Consumers voice expectations for rising housing prices

A recent report disseminated by Fannie Mae showed that more than half of all Americans now believe national home price averages will rise within the next year.

After repeated months of appreciating housing prices, an increasing number of consumers may now be expecting to see real estate values continue to climb in subsequent months.

A recent report disseminated by Fannie Mae showed that more than half of all Americans now believe national home price averages will rise within the next year. The government-sponsored enterprise announced the latest findings of its April 2013 National Housing Survey illustrate a growing optimism toward the health of the housing industry.

The share of respondents who expect home prices to show further gains this year reportedly ticked up 3 percentage points during April, settling at a total of 51 percent. During the same time period last year, just 32 percent of those surveyed reported they thought increasing housing prices would be observed in the following months.

"For the first time in the survey's three-year history, the majority of Americans surveyed now expect home prices to increase," said Doug Duncan, senior vice president and chief economist at Fannie Mae. "Crossing the 50 percent threshold marks a significant milestone as most Americans believe a housing recovery is truly occurring throughout the country."

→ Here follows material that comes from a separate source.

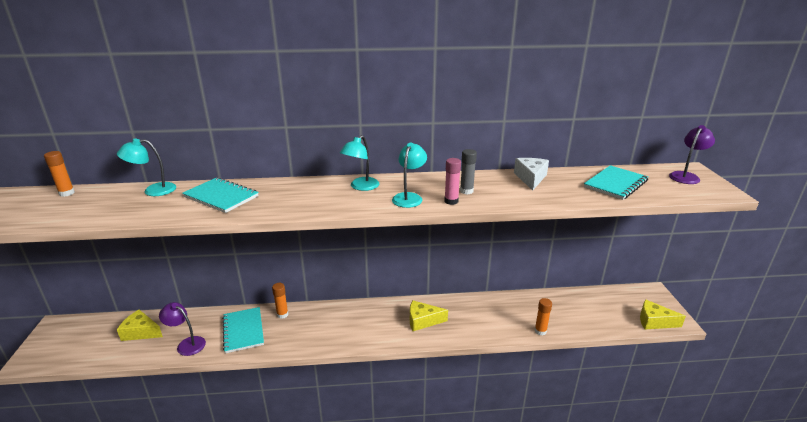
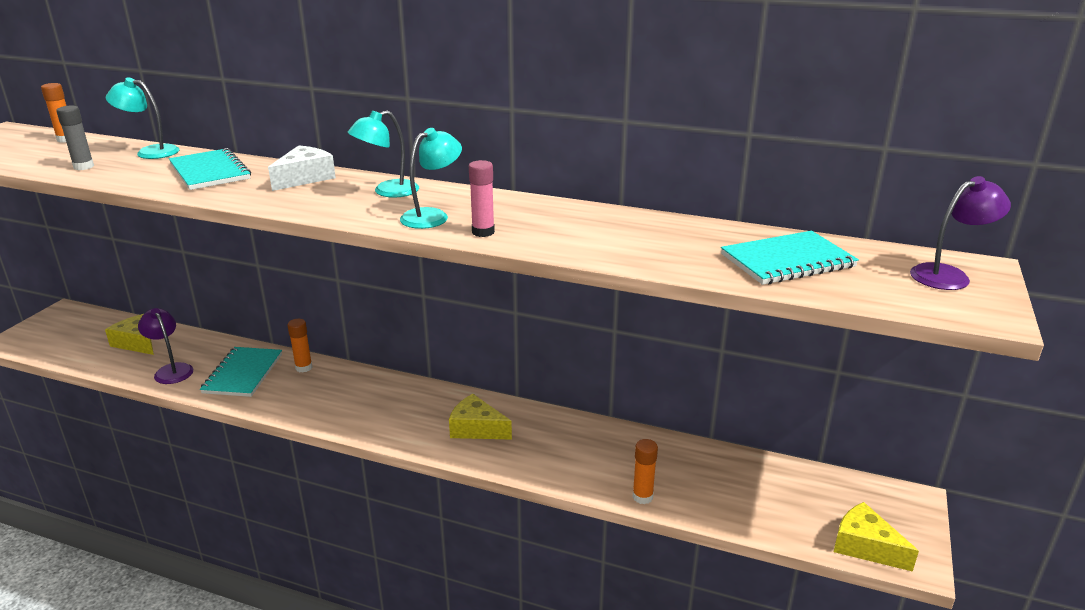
camera: 25 degrees right, 0 degrees up
grey glue stick [460,149,477,195] -> grey glue stick moved to [56,106,94,170]
white cheese [514,158,549,191] -> white cheese moved to [268,145,336,191]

Heightened sense of optimism shared by individuals nationwide
The sense of safety and soundness which lending companies have recently been afforded by continuously lowering mortgage rates may also be shared by housing professionals and consumers, as interest in homeownership continues to rise along with demand. According to the organization's survey, the share of respondents who noted they thought now was a good time to sell their house increased by 4 percentage points to total 30 percent last month, showing substantial improvement from April 2012's level of 15 percent. 

"Reflecting that increased optimism toward housing, the share of Americans who think it is a good time to sell has doubled during the last year," Duncan added. "Many homeowners who have been underwater are gradually returning to positive equity, and selling is now becoming an available and attractive option again."

Using real estate records and recent market data Fannie Mae's report suggested that that five out of eight people who wish to buy a home, first have to sell existing property.
National figures show decrease in median days on market
Not only are drastically low inventory levels forcing housing prices higher, they are also causing substantial declines in the amount of time listed properties are on the market before being bought. The National Association of Realtors released information showing the median number of days a house spent on the market moved down by nearly two weeks to 62 in March, after being recorded at 74 days in February.